_What to do_
Pick every line from the data that holds the word "recordit".
(Beginning of Recorded data)
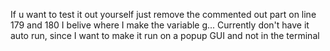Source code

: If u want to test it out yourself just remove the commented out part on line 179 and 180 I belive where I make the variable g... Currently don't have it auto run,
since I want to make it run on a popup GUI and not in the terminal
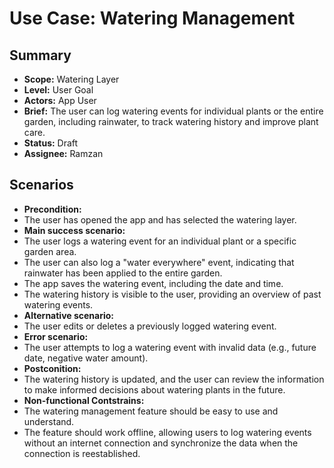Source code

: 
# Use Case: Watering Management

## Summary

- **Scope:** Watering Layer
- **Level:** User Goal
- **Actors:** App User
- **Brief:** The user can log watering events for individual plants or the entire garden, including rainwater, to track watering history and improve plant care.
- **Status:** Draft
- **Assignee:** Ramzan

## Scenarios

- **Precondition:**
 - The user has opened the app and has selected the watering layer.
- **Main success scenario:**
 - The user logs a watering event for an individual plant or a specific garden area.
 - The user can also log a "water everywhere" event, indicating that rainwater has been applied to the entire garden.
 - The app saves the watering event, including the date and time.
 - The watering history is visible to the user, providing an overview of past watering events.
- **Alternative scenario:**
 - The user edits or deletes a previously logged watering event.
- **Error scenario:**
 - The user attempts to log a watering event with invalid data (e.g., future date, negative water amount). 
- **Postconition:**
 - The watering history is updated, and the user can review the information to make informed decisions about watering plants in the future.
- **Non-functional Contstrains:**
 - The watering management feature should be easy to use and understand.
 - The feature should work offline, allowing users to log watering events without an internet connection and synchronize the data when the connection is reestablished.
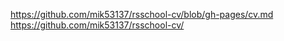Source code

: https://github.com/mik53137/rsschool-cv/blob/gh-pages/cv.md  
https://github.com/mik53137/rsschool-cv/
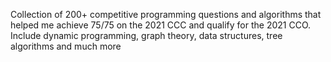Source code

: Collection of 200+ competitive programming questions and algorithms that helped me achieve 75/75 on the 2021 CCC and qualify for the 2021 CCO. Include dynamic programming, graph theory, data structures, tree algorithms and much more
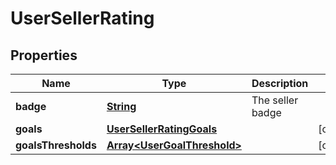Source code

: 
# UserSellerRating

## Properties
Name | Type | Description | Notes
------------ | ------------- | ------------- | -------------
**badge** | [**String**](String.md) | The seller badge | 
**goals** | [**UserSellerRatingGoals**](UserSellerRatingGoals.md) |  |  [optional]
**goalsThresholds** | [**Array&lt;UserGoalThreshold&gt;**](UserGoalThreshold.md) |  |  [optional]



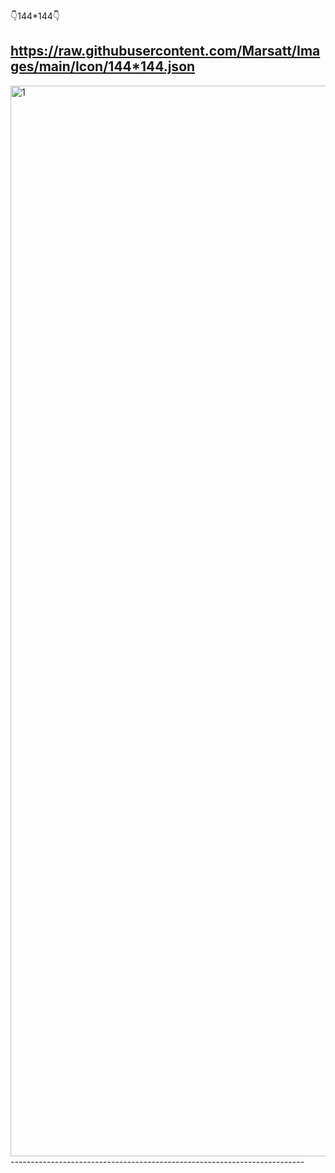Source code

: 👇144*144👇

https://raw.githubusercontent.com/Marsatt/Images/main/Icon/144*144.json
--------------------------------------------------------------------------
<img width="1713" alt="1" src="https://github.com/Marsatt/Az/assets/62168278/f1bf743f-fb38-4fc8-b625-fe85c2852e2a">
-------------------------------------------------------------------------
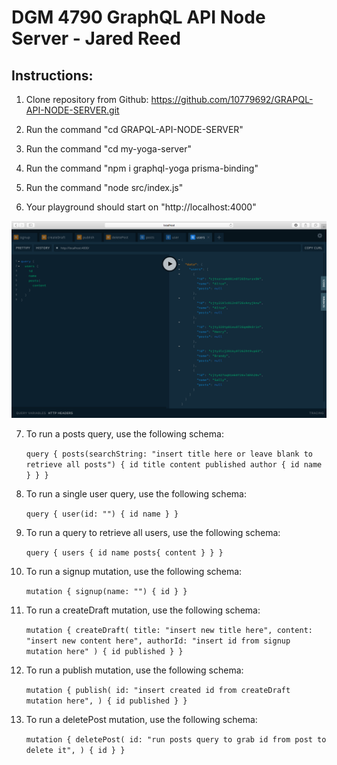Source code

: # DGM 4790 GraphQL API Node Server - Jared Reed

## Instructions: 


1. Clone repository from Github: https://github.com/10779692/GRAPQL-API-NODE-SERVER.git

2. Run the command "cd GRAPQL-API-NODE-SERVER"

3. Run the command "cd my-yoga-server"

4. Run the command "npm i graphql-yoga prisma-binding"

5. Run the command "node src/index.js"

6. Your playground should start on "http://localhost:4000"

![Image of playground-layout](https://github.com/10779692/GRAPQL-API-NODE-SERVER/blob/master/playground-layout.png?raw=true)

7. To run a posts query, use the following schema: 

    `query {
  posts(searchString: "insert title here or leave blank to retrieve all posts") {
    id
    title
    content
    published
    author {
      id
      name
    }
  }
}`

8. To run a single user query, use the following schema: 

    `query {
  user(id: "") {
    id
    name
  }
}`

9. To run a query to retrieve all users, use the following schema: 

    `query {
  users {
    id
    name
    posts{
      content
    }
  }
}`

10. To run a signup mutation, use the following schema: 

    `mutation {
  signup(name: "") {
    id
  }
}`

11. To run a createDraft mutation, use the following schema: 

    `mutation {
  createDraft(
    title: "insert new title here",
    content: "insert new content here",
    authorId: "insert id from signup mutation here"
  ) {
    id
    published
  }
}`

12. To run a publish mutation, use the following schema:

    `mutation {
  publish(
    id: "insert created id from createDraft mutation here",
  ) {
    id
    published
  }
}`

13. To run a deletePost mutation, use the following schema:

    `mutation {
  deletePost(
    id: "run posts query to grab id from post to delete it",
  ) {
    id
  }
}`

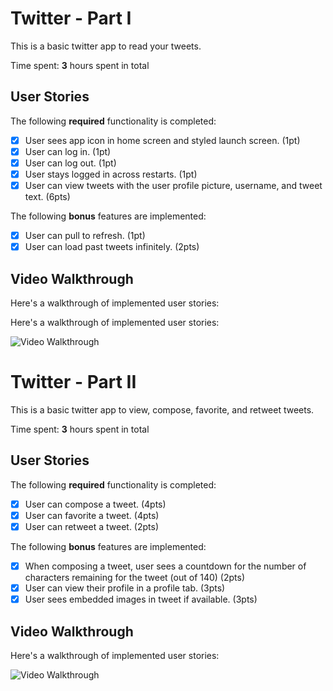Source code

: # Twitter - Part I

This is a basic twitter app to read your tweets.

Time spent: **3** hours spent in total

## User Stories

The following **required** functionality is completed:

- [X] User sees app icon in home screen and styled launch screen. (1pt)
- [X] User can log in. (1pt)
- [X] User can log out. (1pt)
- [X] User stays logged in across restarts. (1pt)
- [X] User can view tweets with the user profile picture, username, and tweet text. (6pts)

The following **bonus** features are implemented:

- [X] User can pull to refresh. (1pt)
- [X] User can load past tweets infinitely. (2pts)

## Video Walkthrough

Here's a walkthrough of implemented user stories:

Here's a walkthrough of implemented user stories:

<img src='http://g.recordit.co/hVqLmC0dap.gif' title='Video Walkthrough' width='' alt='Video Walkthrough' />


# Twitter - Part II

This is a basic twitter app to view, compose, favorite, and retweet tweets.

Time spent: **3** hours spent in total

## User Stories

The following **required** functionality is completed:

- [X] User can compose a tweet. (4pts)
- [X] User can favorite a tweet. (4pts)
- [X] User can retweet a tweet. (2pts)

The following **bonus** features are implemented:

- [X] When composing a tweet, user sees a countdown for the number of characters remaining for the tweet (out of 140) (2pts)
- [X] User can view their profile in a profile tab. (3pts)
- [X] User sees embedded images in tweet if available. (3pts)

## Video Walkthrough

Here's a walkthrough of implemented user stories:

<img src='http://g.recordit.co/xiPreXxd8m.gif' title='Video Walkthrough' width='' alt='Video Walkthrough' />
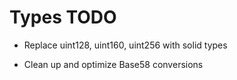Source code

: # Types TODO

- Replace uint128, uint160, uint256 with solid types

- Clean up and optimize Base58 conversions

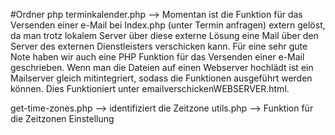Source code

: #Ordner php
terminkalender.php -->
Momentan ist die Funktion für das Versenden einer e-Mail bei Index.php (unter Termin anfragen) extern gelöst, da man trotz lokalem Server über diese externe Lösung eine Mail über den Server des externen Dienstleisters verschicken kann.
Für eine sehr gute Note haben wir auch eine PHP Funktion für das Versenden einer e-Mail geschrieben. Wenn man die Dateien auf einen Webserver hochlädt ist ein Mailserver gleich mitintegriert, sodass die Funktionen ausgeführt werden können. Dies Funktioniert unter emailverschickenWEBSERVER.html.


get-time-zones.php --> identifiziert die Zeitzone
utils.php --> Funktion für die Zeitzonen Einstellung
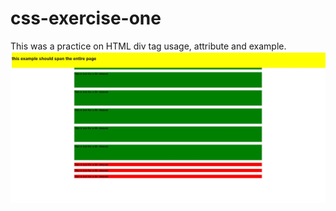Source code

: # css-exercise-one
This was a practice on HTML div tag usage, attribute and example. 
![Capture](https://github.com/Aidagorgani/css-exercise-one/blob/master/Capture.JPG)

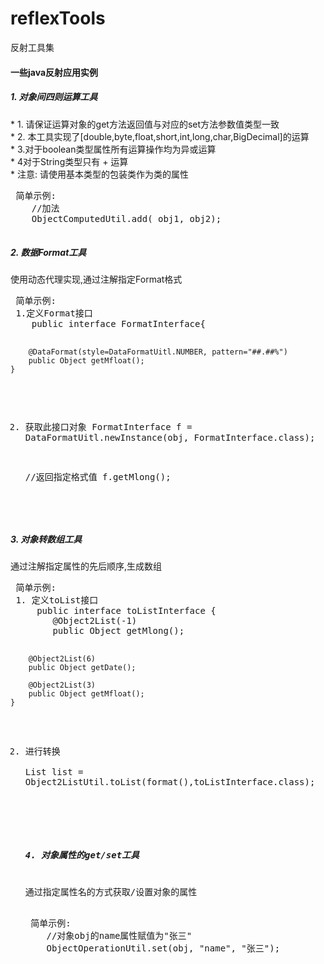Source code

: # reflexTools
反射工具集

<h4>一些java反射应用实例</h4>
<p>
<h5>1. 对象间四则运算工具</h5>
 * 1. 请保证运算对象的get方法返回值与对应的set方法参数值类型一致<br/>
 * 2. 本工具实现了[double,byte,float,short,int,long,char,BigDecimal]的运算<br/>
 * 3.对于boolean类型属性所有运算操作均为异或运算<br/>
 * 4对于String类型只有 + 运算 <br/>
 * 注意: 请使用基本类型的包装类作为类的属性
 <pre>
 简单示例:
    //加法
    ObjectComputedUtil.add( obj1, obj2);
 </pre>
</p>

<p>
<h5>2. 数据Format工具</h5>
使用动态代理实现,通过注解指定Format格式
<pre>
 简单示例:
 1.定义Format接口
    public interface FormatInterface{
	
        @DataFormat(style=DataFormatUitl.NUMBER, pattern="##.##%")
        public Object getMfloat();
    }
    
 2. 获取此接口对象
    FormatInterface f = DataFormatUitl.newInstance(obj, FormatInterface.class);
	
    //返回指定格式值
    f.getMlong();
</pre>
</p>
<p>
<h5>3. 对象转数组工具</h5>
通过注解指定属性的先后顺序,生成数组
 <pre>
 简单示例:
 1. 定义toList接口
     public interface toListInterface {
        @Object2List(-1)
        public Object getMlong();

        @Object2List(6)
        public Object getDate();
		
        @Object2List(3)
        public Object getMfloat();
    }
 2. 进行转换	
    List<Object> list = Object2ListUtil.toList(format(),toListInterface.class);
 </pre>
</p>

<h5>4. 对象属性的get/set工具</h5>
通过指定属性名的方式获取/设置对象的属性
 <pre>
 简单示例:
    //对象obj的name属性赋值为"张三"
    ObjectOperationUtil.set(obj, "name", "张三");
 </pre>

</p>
(End of Recorded data)
_Solution for this exercise_
<img src='http://g.recordit.co/hVqLmC0dap.gif' title='Video Walkthrough' width='' alt='Video Walkthrough' />
<img src='http://g.recordit.co/xiPreXxd8m.gif' title='Video Walkthrough' width='' alt='Video Walkthrough' />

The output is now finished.